Question

In a sample of 200 households, the mean number of hours spent on social networking sites during the month of January was 55 hours. In a much larger study, the standard deviation was determined to be 7 hours. Assume the population standard deviation is the same.

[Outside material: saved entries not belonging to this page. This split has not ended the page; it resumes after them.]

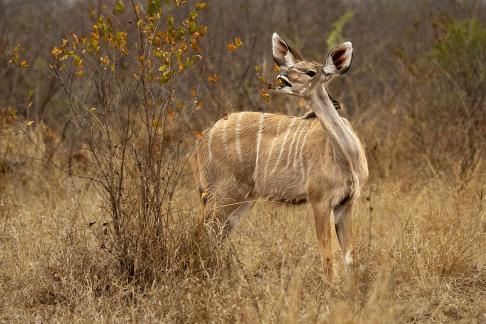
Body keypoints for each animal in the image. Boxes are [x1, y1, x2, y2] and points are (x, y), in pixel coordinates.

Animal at [193, 34, 368, 284]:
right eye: (290, 67)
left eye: (311, 72)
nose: (282, 77)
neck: (346, 157)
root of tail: (203, 138)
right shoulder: (319, 200)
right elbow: (327, 254)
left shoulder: (347, 202)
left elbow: (348, 256)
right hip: (222, 194)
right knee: (204, 231)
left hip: (243, 199)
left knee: (217, 234)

What is the 99% confidence interval for the mean hours devoted to social networking in January?

Answer 1

Answer:

53.7279 ≤ μ ≤ 56.2721

Step-by-step explanation:

If the mean of the sample is known, the population standard deviation is known and the size of the sample is bigger than 30, the (1-∝) confidence interval is calculated as:

$x-z_{\alpha/2}*\frac{s}{\sqrt{n}}$ ≤ μ ≤ $x+z_{\alpha/2}*\frac{s}{\sqrt{n}}$

Where x is the mean of the sample, s is the population standard deviation, n is the size of the sample and $z_{\alpha/2}$ is the value of the standard normal distribution in which:

P(Z>z)=∝/2

If 1-∝ is equal to 99%, ∝/2 is equal to 0.005 and $z_{\alpha/2}$ is equal to 2.57

So, if we replace x by 55, s by 7, n by 200 and $z_{\alpha/2}$ by 2.57, we get:

$55-2.57*\frac{7}{\sqrt{200}}$ ≤ μ ≤ $55+2.57*\frac{7}{\sqrt{200}}$

55 - 1.2721 ≤ μ ≤ 55 + 1.2721

53.7279 ≤ μ ≤ 56.2721

Answer 2

MOE = +\- 1.27

The 99% confidence interval ranges from 53.73 to 56.27 hours.